The development of new Raman reporters has attracted immense attention in diagnostic research based on surface enhanced Raman scattering (SERS) techniques, which is a well established method for ultrasensitive detection through molecular fingerprinting and imaging. Herein, for the first time, we report the unique and efficient Raman active features of the selected aza-BODIPY dyes 1-6. These distinctive attributes could be extended at the molecular level to allow detection through SERS upon adsorption onto nano-roughened gold surface. Among the newly revealed Raman reporters, the amino substituted derivative 4 showed high signal intensity at very low concentrations (ca. 0.4 μm for 4-Au). Interestingly, an efficient nanoprobe has been constructed by using gold nanoparticles as SERS substrate, and 4 as the Raman reporter (4-Au@PEG), which unexpectedly showed efficient recognition of three human cancer cells (lung: A549, cervical: HeLa, Fibrosarcoma: HT-1080) without any specific surface marker. We observed well reflected and resolved Raman mapping and characteristic signature peaks whereas, such recognition was not observed in normal fibroblast (3T3L1) cells. To confirm these findings, a SERS nanoprobe was conjugated with a specific tumour targeting marker, EGFR (Epidermal Growth Factor Receptor), a well known targeted agent for Human Fibrosarcoma (HT1080). This nanoprobe efficiently targeted the surface marker of HT1080 cells, threreby demonstrating its use as an ultrasensitive Raman probe for detection and targeted imaging, leaving normal cells unaffected.
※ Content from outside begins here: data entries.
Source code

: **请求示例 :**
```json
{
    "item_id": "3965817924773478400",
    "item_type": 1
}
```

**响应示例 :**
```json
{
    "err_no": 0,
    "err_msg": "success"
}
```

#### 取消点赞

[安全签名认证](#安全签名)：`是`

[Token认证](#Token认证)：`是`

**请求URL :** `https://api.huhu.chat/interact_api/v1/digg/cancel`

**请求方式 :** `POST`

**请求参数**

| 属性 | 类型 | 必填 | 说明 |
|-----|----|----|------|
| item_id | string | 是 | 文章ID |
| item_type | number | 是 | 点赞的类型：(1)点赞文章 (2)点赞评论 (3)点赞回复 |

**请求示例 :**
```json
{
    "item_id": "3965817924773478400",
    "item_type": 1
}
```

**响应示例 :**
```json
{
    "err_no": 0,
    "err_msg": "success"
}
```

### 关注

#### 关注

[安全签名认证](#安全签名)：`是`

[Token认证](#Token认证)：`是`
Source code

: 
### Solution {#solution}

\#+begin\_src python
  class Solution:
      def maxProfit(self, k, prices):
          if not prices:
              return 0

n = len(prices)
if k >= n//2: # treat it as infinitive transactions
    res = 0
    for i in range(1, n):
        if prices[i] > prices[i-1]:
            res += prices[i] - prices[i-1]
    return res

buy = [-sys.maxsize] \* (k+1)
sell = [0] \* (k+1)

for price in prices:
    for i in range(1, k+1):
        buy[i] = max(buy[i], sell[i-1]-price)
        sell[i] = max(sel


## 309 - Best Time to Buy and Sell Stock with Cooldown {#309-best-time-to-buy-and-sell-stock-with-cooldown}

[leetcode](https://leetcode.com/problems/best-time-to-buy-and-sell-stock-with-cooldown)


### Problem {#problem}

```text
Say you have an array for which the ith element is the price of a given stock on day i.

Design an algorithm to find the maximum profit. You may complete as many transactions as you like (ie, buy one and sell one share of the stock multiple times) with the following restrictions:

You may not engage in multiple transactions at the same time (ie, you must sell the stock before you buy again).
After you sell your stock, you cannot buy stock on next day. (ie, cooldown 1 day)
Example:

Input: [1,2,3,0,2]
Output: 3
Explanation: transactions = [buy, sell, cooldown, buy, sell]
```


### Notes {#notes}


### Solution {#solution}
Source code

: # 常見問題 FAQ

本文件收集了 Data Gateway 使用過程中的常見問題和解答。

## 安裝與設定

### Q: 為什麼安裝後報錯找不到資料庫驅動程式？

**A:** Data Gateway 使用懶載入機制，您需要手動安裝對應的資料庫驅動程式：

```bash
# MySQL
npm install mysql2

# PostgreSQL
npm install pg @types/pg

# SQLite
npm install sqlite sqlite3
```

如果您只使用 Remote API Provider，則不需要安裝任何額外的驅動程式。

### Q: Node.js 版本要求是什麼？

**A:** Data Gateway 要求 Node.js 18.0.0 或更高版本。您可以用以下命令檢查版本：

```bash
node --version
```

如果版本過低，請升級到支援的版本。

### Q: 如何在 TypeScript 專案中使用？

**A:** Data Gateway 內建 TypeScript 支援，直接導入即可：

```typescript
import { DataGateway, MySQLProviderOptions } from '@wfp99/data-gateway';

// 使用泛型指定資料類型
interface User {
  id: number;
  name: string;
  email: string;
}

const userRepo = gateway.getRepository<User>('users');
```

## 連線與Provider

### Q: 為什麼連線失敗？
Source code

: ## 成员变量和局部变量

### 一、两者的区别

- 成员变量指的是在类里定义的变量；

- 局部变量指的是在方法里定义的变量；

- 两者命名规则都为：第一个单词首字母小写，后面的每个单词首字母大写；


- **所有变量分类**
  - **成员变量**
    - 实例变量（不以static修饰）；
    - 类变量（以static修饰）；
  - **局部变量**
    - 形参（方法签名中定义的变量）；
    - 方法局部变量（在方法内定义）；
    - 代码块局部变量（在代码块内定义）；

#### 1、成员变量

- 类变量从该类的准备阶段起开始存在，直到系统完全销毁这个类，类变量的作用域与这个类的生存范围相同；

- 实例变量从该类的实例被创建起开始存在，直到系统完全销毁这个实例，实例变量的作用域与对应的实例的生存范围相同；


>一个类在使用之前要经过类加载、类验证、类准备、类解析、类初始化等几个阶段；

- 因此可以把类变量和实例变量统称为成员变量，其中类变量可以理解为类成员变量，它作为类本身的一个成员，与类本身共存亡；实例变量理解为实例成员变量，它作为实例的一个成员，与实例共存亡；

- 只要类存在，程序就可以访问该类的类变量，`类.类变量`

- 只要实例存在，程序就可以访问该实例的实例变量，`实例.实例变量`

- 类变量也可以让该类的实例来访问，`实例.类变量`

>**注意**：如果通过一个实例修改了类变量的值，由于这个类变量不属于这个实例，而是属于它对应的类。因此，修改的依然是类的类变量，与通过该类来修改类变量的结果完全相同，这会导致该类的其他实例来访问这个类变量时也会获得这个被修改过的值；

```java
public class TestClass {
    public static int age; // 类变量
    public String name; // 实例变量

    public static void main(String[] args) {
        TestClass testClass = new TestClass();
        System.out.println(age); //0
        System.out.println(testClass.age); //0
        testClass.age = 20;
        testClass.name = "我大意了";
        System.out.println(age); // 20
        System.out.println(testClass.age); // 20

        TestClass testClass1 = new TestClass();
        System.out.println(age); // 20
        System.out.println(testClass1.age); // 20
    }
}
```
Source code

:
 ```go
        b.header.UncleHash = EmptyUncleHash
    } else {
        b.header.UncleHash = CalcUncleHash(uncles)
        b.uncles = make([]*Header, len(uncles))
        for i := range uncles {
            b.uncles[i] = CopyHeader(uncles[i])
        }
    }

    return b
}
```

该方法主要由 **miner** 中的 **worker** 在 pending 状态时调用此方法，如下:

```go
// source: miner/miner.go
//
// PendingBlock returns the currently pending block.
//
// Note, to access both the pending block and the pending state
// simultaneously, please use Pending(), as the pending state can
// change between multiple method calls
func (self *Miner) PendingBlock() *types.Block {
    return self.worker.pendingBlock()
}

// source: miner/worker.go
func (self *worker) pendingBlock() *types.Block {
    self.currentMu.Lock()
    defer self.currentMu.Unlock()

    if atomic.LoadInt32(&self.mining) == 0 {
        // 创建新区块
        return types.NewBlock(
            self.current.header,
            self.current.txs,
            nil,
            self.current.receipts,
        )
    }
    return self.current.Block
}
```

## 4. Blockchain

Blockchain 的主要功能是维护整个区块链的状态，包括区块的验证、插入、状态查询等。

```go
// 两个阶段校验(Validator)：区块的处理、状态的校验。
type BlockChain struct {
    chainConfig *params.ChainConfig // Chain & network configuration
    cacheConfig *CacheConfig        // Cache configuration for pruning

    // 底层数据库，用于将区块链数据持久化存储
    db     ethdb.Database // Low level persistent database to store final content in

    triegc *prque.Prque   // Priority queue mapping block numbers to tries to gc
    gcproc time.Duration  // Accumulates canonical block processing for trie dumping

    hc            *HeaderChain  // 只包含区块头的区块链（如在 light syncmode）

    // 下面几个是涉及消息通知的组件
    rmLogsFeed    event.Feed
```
A Ratiometric Near-Infrared Fluorogen for the Real Time Visualization of Intracellular Redox Status during Apoptosis

Direct monitoring of apoptotic progression is a major step forward for the early assessment of therapeutic efficacy of certain treatments and the accurate evaluation of the spread of a disease. Here, the regulatory role of glutathione (GSH) is explored as a potential biomarker for tracking apoptosis. For this purpose, a near- infrared (NIR) squaraine dye is introduced that is capable of sensing GSH in a ratiometric manner by switching its emission from NIR (690 nm) to visible region (560 nm). The favorable biocompatible attributes of the probe facilitated the real-time monitoring of apoptotic process in line with the conventional apoptotic assay. Furthermore, the robust nature of the probe was utilized for the quantitative estimation of GSH during different stages of apoptosis. Through this study, an easy and reliable method of assaying apoptosis is demonstrated, which can provide valuable insights in translational clinical research.